> **TEXT EXCERPT**:
· · · · ·
It always surprises me to see how many officials were very good athletes in their day. You look at these guys on the judges stand or on the timekeepers ladder and think that they were born looking like that or were always as nimble (or not) as they seem to you as a competitor. The truth is usually – usually not just often – vastly different. The subject of this profile is the exemplification of the official/runner interface. Tom Jack won an SAAA title while he was President of the association. It has come to me more and more forcibly as I have delved further and further into the subject that in many, many cases the official was a much better athlete than the runner complaining to or about him!!! Bear that in mind as you read this, and generalise it to today’s officials.
David Keddie says “Jack, born on his father’s farm at Brotherton, West Lothian, in 1881 won the first of his seven SAAA 10 miles titles in 1904, creating Scottish records for all distances above 4 miles in the 1907 race which he finished in 53:4.0. He did not reproduce that form in the AAA’s race of 1907 but in 1908 improved to third place. Tom Jack was an MA graduate from Edinburgh University and later headmaster of Castle Hill School. He continued to show a keen interest in the sport, especially in the schools and amongst Boys Clubs, and was President of the SAAA in 1912, the year after he ‘retired’ from active competition. He died in Edinburgh in October 1960 aged 79.”
· · · · ·
> **INFORMATION SHOWN**:
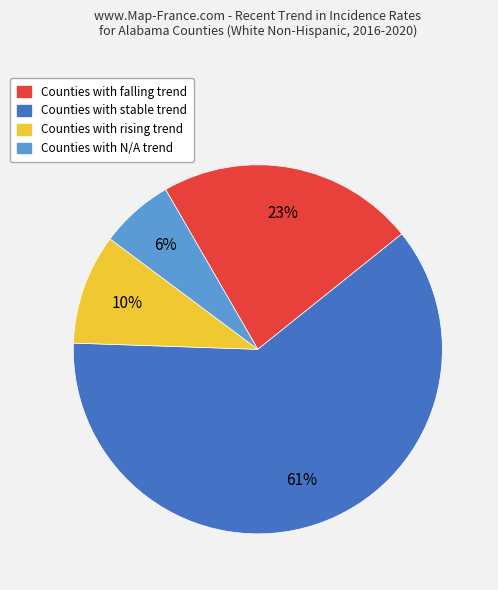

Is there a majority slice in this chart?

Yes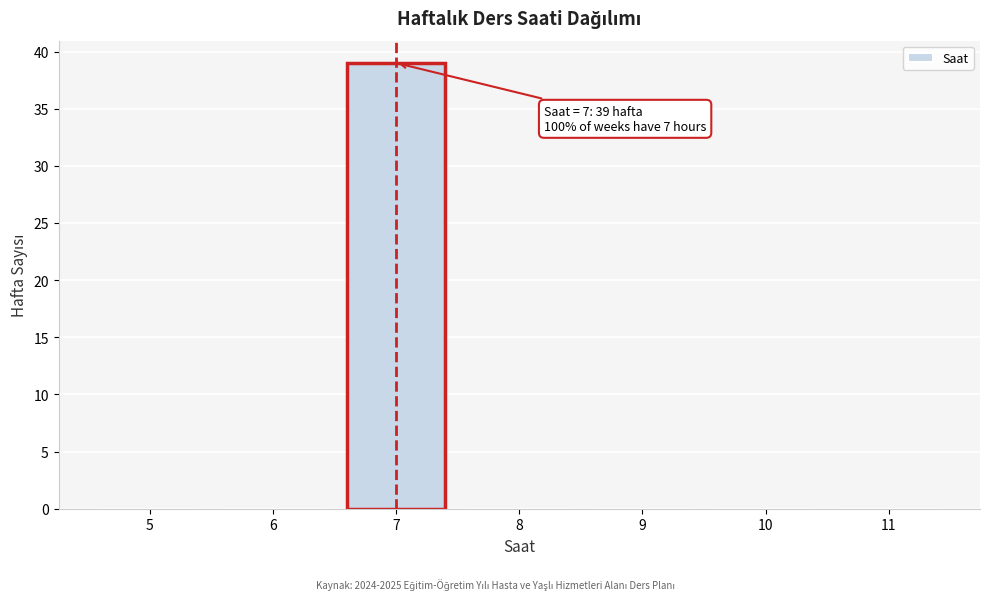

Reading left to right, extract all data points from this chart.

5=0	6=0	7=39	8=0	9=0	10=0	11=0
· · · · ·
> **DIRECTIVE A**: Summarize the profile of Tom Jack in two sentences.
> **DIRECTIVE B**: From the profile of Tom Jack, extract the passage between "It always surprises" and "to today’s officials.", inclusive.

> **EXERCISE SOLUTION A**: The profile argues that many athletics officials were once better athletes than the competitors who complain about them, and it presents Tom Jack as the prime example. Born on his father's farm at Brotherton, West Lothian, in 1881, Jack won the first of his seven SAAA 10-mile titles in 1904, set Scottish records in the 1907 race, became headmaster of Castle Hill School, served as SAAA President in 1912, and died in Edinburgh in October 1960 at age 79.

> **EXERCISE SOLUTION B**:
It always surprises me to see how many officials were very good athletes in their day. You look at these guys on the judges stand or on the timekeepers ladder and think that they were born looking like that or were always as nimble (or not) as they seem to you as a competitor. The truth is usually – usually not just often – vastly different. The subject of this profile is the exemplification of the official/runner interface. Tom Jack won an SAAA title while he was President of the association. It has come to me more and more forcibly as I have delved further and further into the subject that in many, many cases the official was a much better athlete than the runner complaining to or about him!!! Bear that in mind as you read this, and generalise it to today’s officials.